2. What direct impact does the flattening of the Japanese bond yield curve have on exchange rates?
A flattening yield curve typically reflects cautious market expectations for long-term economic growth or a surge in demand for long-term bonds. Today, the yields on 20-year and 40-year Japanese government bonds declined significantly, indicating strong institutional support for Japanese bonds ahead of the "Golden Week" holiday. This strengthening bond market will likely attract funds back to the yen in the short term, creating resistance when the USD/JPY exchange rate touches the 160 level.
3. How to understand the technical significance of the current USD/JPY range of 157.50-157.60?
From a candlestick chart perspective, the exchange rate rebounded rapidly after dipping to 157.590 in mid-April, forming a long lower shadow. In technical analysis, this is a clear "demand zone," indicating significant demand from Japanese importers for foreign exchange settlement or long position liquidation near this level. As long as this range is not broken by a large bearish candlestick, the overall pullback in USD/JPY remains within a manageable range of fluctuation.
4. What risks does the "Golden Week" holiday pose for yen traders?
During Japan's "Golden Week" holiday, the Tokyo foreign exchange market is closed, leading to a significant drop in liquidity. In this low-liquidity environment, even small trading volumes can cause sharp fluctuations in exchange rates, potentially resulting in "flash crashes" or "sudden surges." Furthermore, if geopolitical tensions change drastically during this period, the yen, lacking domestic buying support, may experience irrational and wide-ranging volatility.
5. If the Bank of Japan confirms an interest rate hike in June, will the yen immediately begin a strong upward trend?

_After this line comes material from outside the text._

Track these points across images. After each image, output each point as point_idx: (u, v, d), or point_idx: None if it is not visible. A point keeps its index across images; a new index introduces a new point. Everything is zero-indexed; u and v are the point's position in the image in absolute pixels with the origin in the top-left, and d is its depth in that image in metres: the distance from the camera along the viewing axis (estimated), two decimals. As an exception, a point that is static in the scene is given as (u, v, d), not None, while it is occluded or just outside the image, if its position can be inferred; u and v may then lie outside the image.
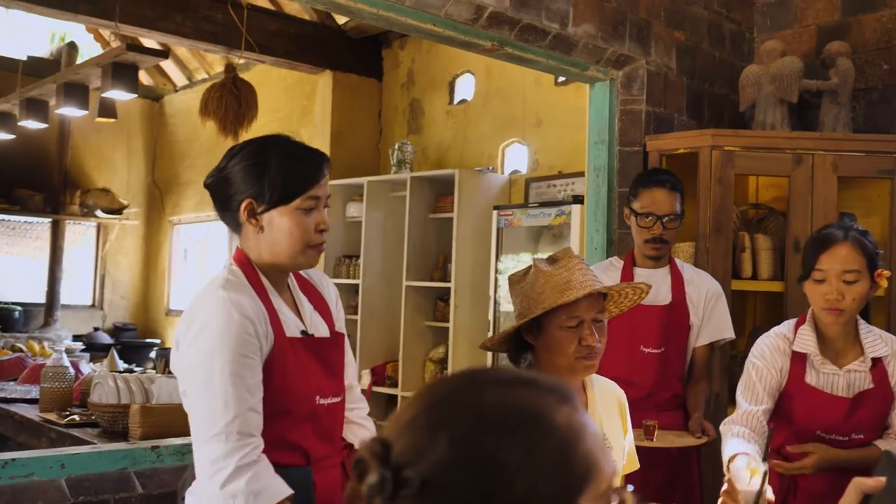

This depends on the extent to which the interest rate differential between Japan and the US narrows at that time. Even if the Bank of Japan raises interest rates to around 1.0%, the yen will still be a low-yielding currency compared to dollar assets. The yen's performance after the rate hike will depend more on market expectations regarding the frequency of subsequent rate hikes. If the Bank of Japan only makes a "symbolic" adjustment and the external environment remains volatile, the yen's appreciation potential may be suppressed by carry trade positions.